Friday, June 19, 2015


This recipe is great for using up summer's bounty of zucchini and peppers from your garden. I promise you it is NOT hot.  We love any kind of hot pepper jelly and jam around our house.  Try it as a snack with cream cheese & crackers or served with toast or hot biscuits!

Aunt Betty’s Kitchen
June 19, 2015

YIELD:  4 pints

*wear gloves when stemming/seeding peppers*

2 fresh habanero peppers, stems & seeds removed
5 fresh jalapenos, stems and seeds removed
5 cups seeded & cubed zucchini
1-1/2 cups distilled white vinegar
7 cups granulated sugar
6 fluid ounces of Certo liquid pectin

NOTE:  The habanero peppers add a bite to the jam, but the sugar counteracts the heat of the peppers overall. In my estimation, any jalapeno jelly without a touch of habanero isn’t worth the effort. But remember, I was weaned on hot peppers. I suppose if you are really wimpy you can cut the amount of habaneros to 1.  I promise the jam is not too hot.

Place peppers, zucchini and vinegar in food processor and process until smooth.

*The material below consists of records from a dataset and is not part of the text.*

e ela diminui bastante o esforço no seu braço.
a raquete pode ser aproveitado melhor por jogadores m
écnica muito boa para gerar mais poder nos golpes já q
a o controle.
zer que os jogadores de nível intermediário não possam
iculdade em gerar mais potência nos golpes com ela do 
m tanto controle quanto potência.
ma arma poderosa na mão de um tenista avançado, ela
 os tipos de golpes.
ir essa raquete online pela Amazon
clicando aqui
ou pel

Combine with sugar in a large, heavy bottomed pot, preferably stainless steel, but use what you have.  Bring to the boil and simmer 25 minutes, stirring quite frequently to prevent scorching.

Add liquid pectin and bring to full rolling boil for 1 full minute.  *A full rolling boil is a boil you cannot stir down.  Start timing once it reaches full boil.

Ladle into sterile pint or half-pint jars, wipe rims. Attach lids and rings.  Process 10 minutes in hot water bath.  Water should cover jars by at least 1”.

Remove and cool. Do not re-tighten rings once out of the canner.

Jam should set up within a few days.